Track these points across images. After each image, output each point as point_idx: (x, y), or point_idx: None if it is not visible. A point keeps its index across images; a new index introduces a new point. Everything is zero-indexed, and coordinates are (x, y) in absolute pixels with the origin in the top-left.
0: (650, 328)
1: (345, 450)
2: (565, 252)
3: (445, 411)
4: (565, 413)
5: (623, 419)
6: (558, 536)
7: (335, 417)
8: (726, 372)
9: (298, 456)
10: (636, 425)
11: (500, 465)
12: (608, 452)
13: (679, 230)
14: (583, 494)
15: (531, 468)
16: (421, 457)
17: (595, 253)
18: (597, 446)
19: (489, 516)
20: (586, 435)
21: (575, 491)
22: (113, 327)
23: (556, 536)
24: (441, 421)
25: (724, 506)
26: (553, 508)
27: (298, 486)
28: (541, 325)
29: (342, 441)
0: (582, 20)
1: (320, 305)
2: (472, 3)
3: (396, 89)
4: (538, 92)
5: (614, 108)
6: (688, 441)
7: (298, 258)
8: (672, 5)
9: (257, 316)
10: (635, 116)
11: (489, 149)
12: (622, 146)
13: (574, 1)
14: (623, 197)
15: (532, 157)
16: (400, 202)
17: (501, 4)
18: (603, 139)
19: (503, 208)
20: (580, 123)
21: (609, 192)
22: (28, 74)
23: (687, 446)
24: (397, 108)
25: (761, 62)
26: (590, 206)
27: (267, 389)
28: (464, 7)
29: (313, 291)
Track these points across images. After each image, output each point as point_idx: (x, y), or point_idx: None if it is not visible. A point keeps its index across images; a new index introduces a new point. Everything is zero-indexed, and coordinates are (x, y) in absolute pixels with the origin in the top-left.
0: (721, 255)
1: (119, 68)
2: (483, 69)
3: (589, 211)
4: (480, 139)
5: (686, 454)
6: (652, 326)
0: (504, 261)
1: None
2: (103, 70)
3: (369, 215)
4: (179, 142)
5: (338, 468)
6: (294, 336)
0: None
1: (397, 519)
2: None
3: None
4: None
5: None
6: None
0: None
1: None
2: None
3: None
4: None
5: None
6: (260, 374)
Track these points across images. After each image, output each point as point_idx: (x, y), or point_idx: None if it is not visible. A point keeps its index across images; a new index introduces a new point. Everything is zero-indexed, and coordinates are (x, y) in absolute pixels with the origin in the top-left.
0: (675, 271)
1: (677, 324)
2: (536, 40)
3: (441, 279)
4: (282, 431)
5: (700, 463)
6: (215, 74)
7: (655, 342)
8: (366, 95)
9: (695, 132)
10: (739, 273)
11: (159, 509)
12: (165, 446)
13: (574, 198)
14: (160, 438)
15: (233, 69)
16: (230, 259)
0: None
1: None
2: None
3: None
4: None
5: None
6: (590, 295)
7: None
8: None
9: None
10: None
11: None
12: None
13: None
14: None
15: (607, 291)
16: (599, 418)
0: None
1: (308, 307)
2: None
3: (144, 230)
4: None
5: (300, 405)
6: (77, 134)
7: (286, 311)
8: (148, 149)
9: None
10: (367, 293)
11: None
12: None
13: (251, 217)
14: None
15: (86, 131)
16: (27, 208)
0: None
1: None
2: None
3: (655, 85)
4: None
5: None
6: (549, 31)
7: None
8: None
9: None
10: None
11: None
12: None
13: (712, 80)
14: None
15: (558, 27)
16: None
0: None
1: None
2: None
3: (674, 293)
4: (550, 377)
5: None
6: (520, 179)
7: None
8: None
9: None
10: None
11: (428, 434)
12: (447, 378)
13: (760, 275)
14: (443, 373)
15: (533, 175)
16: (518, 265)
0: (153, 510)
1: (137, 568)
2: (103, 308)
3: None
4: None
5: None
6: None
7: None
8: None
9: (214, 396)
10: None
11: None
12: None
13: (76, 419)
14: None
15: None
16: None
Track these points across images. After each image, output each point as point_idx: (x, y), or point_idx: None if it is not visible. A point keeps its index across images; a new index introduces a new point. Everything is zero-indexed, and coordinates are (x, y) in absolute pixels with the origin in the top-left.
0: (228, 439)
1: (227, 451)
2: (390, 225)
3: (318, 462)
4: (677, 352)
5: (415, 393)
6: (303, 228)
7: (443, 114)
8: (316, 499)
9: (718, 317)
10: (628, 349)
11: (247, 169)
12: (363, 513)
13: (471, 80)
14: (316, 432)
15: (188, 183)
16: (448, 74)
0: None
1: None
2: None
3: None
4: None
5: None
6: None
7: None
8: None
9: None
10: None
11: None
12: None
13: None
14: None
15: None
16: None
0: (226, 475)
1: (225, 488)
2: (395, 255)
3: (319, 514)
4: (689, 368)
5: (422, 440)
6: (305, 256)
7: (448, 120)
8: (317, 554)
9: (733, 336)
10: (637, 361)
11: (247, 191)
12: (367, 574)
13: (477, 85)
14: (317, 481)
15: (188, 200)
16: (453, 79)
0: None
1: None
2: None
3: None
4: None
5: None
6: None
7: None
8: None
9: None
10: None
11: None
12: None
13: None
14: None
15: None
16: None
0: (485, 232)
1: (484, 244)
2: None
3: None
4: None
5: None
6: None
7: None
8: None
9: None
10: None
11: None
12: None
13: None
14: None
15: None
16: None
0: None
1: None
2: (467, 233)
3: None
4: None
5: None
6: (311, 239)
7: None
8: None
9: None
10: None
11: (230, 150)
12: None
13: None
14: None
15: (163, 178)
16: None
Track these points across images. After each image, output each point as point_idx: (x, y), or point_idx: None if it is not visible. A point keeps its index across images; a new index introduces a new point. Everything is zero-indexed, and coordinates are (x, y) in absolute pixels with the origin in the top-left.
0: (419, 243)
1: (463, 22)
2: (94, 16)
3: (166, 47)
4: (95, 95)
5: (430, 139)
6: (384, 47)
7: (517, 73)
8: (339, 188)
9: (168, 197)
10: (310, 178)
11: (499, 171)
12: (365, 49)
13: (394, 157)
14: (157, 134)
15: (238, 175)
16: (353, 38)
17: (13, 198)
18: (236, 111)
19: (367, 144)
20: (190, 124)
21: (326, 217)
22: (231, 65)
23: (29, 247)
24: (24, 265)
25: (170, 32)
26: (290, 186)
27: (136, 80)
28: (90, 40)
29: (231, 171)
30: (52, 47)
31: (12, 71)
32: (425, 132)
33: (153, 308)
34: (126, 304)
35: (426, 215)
==*==
TASK OBJECTIVE. Reproduce every row above verbatim, without changing a character.

SOLVED PROBLEM.
Track these points across images. After each image, output each point as point_idx: (x, y), or point_idx: None if it is not visible. A point keeps its index across images; a new index introduces a new point. Everything is zero-indexed, and coordinates are (x, y) in absolute pixels with the origin in the top-left.
0: (650, 328)
1: (345, 450)
2: (565, 252)
3: (445, 411)
4: (565, 413)
5: (623, 419)
6: (558, 536)
7: (335, 417)
8: (726, 372)
9: (298, 456)
10: (636, 425)
11: (500, 465)
12: (608, 452)
13: (679, 230)
14: (583, 494)
15: (531, 468)
16: (421, 457)
17: (595, 253)
18: (597, 446)
19: (489, 516)
20: (586, 435)
21: (575, 491)
22: (113, 327)
23: (556, 536)
24: (441, 421)
25: (724, 506)
26: (553, 508)
27: (298, 486)
28: (541, 325)
29: (342, 441)
0: (582, 20)
1: (320, 305)
2: (472, 3)
3: (396, 89)
4: (538, 92)
5: (614, 108)
6: (688, 441)
7: (298, 258)
8: (672, 5)
9: (257, 316)
10: (635, 116)
11: (489, 149)
12: (622, 146)
13: (574, 1)
14: (623, 197)
15: (532, 157)
16: (400, 202)
17: (501, 4)
18: (603, 139)
19: (503, 208)
20: (580, 123)
21: (609, 192)
22: (28, 74)
23: (687, 446)
24: (397, 108)
25: (761, 62)
26: (590, 206)
27: (267, 389)
28: (464, 7)
29: (313, 291)
Track these points across images. After each image, output each point as point_idx: (x, y), or point_idx: None if it is not visible. A point keeps its index across images; a new index introduces a new point. Everything is zero-indexed, and coordinates are (x, y) in absolute pixels with the origin in the top-left.
0: (721, 255)
1: (119, 68)
2: (483, 69)
3: (589, 211)
4: (480, 139)
5: (686, 454)
6: (652, 326)
0: (504, 261)
1: None
2: (103, 70)
3: (369, 215)
4: (179, 142)
5: (338, 468)
6: (294, 336)
0: None
1: (397, 519)
2: None
3: None
4: None
5: None
6: None
0: None
1: None
2: None
3: None
4: None
5: None
6: (260, 374)
Track these points across images. After each image, output each point as point_idx: (x, y), or point_idx: None if it is not visible. A point keeps its index across images; a new index introduces a new point. Everything is zero-indexed, and coordinates are (x, y) in absolute pixels with the origin in the top-left.
0: (675, 271)
1: (677, 324)
2: (536, 40)
3: (441, 279)
4: (282, 431)
5: (700, 463)
6: (215, 74)
7: (655, 342)
8: (366, 95)
9: (695, 132)
10: (739, 273)
11: (159, 509)
12: (165, 446)
13: (574, 198)
14: (160, 438)
15: (233, 69)
16: (230, 259)
0: None
1: None
2: None
3: None
4: None
5: None
6: (590, 295)
7: None
8: None
9: None
10: None
11: None
12: None
13: None
14: None
15: (607, 291)
16: (599, 418)
0: None
1: (308, 307)
2: None
3: (144, 230)
4: None
5: (300, 405)
6: (77, 134)
7: (286, 311)
8: (148, 149)
9: None
10: (367, 293)
11: None
12: None
13: (251, 217)
14: None
15: (86, 131)
16: (27, 208)
0: None
1: None
2: None
3: (655, 85)
4: None
5: None
6: (549, 31)
7: None
8: None
9: None
10: None
11: None
12: None
13: (712, 80)
14: None
15: (558, 27)
16: None
0: None
1: None
2: None
3: (674, 293)
4: (550, 377)
5: None
6: (520, 179)
7: None
8: None
9: None
10: None
11: (428, 434)
12: (447, 378)
13: (760, 275)
14: (443, 373)
15: (533, 175)
16: (518, 265)
0: (153, 510)
1: (137, 568)
2: (103, 308)
3: None
4: None
5: None
6: None
7: None
8: None
9: (214, 396)
10: None
11: None
12: None
13: (76, 419)
14: None
15: None
16: None
Track these points across images. After each image, output each point as point_idx: (x, y), or point_idx: None if it is not visible. A point keeps its index across images; a new index introduces a new point. Everything is zero-indexed, and coordinates are (x, y) in absolute pixels with the origin in the top-left.
0: (228, 439)
1: (227, 451)
2: (390, 225)
3: (318, 462)
4: (677, 352)
5: (415, 393)
6: (303, 228)
7: (443, 114)
8: (316, 499)
9: (718, 317)
10: (628, 349)
11: (247, 169)
12: (363, 513)
13: (471, 80)
14: (316, 432)
15: (188, 183)
16: (448, 74)
0: None
1: None
2: None
3: None
4: None
5: None
6: None
7: None
8: None
9: None
10: None
11: None
12: None
13: None
14: None
15: None
16: None
0: (226, 475)
1: (225, 488)
2: (395, 255)
3: (319, 514)
4: (689, 368)
5: (422, 440)
6: (305, 256)
7: (448, 120)
8: (317, 554)
9: (733, 336)
10: (637, 361)
11: (247, 191)
12: (367, 574)
13: (477, 85)
14: (317, 481)
15: (188, 200)
16: (453, 79)
0: None
1: None
2: None
3: None
4: None
5: None
6: None
7: None
8: None
9: None
10: None
11: None
12: None
13: None
14: None
15: None
16: None
0: (485, 232)
1: (484, 244)
2: None
3: None
4: None
5: None
6: None
7: None
8: None
9: None
10: None
11: None
12: None
13: None
14: None
15: None
16: None
0: None
1: None
2: (467, 233)
3: None
4: None
5: None
6: (311, 239)
7: None
8: None
9: None
10: None
11: (230, 150)
12: None
13: None
14: None
15: (163, 178)
16: None
Track these points across images. After each image, output each point as point_idx: (x, y), or point_idx: None if it is not visible. A point keeps its index across images; a new index introduces a new point. Everything is zero-indexed, and coordinates are (x, y) in absolute pixels with the origin in the top-left.
0: (419, 243)
1: (463, 22)
2: (94, 16)
3: (166, 47)
4: (95, 95)
5: (430, 139)
6: (384, 47)
7: (517, 73)
8: (339, 188)
9: (168, 197)
10: (310, 178)
11: (499, 171)
12: (365, 49)
13: (394, 157)
14: (157, 134)
15: (238, 175)
16: (353, 38)
17: (13, 198)
18: (236, 111)
19: (367, 144)
20: (190, 124)
21: (326, 217)
22: (231, 65)
23: (29, 247)
24: (24, 265)
25: (170, 32)
26: (290, 186)
27: (136, 80)
28: (90, 40)
29: (231, 171)
30: (52, 47)
31: (12, 71)
32: (425, 132)
33: (153, 308)
34: (126, 304)
35: (426, 215)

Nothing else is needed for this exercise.